TEKS YANG DIBERIKAN:
<<<<
Gebrakan Sang Begawan

11 Oktober 2023
OLEH: Mohamad Ikhwan Maulana
Menteri Keuangan J.B. Sumarlin, dalam rapat kerja dengan komisi RAPBN DPR di Gedung MPR DPR RI, 1990. Foto oleh TEMPO, Ronald Agusta.
Menteri Keuangan J.B. Sumarlin, dalam rapat kerja dengan komisi RAPBN DPR di Gedung MPR DPR RI, 1990. Foto oleh TEMPO, Ronald Agusta.  

Melalui kebijakan dan gebrakannya, masalah perekonomian dan keuangan negara, fiskal dan moneter, menemukan jalan keluar.

Siapa tak kenal Gebrakan Sumarlin? Gebrakan yang dilancarkan tangan dingin Menteri Keuangan (Menkeu) Kabinet Pembangunan V, periode 1988-1993 ini berhasil mengatasi masalah ekonomi Indonesia saat itu. JB Sumarlin dinilai amat paham kapan Pemerintah harus tegas mengetatkan pengeluaran, menggenjot pajak, atau sebaliknya, memberi stimulus pada fiskal. Berbagai ramuan paket kebijakan ekonomi yang dibuatnya, berhasil menghalau krisis ekonomi, keuangan, fiskal dan moneter pada era Orde Baru. "Image Pak Sumarlin tak dapat dilepaskan dari liberalisasi sektor keuangan, Gebrakan Pakto atau Gerakan Sumarlin," ungkap Menkeu Sri Mulyani Indrawati yang diwawancara pada 2 Agustus 2023 di Gedung Kemenkeu.
>>>>
Ekstraksi teks per halaman:
<<<<
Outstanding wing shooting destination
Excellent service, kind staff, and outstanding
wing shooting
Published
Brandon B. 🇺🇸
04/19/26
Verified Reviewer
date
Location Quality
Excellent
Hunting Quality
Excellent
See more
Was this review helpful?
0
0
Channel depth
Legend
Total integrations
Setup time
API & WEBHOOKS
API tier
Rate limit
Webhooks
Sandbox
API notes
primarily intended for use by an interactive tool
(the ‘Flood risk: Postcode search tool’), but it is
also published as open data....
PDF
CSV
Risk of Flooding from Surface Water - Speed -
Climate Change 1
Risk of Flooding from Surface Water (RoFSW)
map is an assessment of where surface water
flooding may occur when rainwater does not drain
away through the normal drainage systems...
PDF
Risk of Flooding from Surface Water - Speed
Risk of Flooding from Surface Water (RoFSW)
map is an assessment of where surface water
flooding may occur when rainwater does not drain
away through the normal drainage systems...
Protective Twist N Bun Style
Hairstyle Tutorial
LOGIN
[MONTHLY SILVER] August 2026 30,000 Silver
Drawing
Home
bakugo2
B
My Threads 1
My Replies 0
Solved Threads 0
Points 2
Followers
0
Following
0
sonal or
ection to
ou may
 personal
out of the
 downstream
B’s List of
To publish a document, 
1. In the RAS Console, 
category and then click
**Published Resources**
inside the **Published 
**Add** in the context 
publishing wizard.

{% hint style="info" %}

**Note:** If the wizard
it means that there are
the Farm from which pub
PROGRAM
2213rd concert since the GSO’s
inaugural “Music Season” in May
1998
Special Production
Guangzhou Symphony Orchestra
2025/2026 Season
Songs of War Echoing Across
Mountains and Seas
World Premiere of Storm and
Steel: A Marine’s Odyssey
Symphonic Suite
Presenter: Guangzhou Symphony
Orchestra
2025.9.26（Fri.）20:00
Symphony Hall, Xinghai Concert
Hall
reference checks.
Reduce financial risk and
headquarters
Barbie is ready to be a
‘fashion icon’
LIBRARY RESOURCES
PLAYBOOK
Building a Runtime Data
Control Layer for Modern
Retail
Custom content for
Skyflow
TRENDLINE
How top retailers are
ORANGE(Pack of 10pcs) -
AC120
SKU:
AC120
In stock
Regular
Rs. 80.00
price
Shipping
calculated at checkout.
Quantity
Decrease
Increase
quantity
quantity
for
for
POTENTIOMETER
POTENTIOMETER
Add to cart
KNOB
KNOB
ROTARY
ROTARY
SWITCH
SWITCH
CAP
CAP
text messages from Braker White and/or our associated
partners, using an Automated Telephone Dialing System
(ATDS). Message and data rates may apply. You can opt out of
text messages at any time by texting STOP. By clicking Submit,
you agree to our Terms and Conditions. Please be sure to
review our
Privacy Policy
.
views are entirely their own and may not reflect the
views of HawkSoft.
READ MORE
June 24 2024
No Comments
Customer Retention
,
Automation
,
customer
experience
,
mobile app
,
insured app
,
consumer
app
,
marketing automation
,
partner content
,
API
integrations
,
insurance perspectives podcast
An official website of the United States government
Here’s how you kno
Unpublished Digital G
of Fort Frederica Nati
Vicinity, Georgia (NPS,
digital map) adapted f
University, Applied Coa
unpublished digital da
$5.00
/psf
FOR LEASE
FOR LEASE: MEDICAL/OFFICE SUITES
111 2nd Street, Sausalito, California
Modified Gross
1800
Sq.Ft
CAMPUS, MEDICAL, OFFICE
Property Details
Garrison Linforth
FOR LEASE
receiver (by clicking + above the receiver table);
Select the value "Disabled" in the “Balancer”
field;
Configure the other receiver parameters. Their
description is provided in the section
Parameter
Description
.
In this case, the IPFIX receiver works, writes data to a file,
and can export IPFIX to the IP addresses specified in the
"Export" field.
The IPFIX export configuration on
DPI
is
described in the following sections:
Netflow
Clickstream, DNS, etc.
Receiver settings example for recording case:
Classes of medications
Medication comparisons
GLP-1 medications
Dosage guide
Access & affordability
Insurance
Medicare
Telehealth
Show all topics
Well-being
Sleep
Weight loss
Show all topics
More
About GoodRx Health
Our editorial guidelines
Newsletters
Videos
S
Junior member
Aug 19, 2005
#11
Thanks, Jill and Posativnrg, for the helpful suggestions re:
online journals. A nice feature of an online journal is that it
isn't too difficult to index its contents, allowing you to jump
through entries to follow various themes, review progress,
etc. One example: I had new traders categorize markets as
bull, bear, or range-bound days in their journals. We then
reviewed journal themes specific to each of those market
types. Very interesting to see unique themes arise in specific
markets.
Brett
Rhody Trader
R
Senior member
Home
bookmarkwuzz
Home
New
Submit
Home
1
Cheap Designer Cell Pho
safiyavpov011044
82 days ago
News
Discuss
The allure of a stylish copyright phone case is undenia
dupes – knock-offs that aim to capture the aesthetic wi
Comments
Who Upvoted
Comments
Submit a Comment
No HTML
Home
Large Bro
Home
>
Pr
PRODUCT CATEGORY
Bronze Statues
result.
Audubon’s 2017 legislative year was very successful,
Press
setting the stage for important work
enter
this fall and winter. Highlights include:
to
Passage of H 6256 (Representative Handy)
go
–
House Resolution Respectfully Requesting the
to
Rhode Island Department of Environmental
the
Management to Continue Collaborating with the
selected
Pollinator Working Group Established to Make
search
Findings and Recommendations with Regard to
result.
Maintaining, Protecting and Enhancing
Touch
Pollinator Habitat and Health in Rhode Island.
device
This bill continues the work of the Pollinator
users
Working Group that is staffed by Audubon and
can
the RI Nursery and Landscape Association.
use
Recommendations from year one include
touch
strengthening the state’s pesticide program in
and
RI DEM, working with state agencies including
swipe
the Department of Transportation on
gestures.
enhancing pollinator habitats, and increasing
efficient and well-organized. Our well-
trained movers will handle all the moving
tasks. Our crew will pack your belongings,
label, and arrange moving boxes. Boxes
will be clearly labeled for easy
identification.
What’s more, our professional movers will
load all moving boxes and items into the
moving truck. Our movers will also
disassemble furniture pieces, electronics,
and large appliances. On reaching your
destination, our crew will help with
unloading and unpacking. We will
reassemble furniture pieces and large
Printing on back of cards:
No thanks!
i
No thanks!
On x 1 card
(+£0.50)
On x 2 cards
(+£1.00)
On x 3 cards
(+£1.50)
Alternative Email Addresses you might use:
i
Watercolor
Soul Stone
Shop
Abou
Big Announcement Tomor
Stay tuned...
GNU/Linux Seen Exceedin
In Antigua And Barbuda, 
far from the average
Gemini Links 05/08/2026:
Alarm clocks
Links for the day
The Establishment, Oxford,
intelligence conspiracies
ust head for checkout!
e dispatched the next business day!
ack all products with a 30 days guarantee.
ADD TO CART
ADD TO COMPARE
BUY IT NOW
>>>>
TUGAS LATIHAN:
[A] Apa terjemahan bahasa Inggris dari kalimat "Melalui kebijakan dan gebrakannya, masalah perekonomian dan keuangan negara, fiskal dan moneter, menemukan jalan keluar." dalam teks tentang Sumarlin?
[B] Tuliskan kembali tanpa perubahan bagian teks tentang Sumarlin, mulai dari "Siapa tak kenal" sampai dengan "di Gedung Kemenkeu.".
Kerjakan semuanya hanya dengan berpegang pada teks tentang Sumarlin.

JAWABAN TIAP TUGAS:
[A] Through his policies and bold moves, the problems of the national economy and finances, fiscal and monetary, found a way out.

[B]
Siapa tak kenal Gebrakan Sumarlin? Gebrakan yang dilancarkan tangan dingin Menteri Keuangan (Menkeu) Kabinet Pembangunan V, periode 1988-1993 ini berhasil mengatasi masalah ekonomi Indonesia saat itu. JB Sumarlin dinilai amat paham kapan Pemerintah harus tegas mengetatkan pengeluaran, menggenjot pajak, atau sebaliknya, memberi stimulus pada fiskal. Berbagai ramuan paket kebijakan ekonomi yang dibuatnya, berhasil menghalau krisis ekonomi, keuangan, fiskal dan moneter pada era Orde Baru. "Image Pak Sumarlin tak dapat dilepaskan dari liberalisasi sektor keuangan, Gebrakan Pakto atau Gerakan Sumarlin," ungkap Menkeu Sri Mulyani Indrawati yang diwawancara pada 2 Agustus 2023 di Gedung Kemenkeu.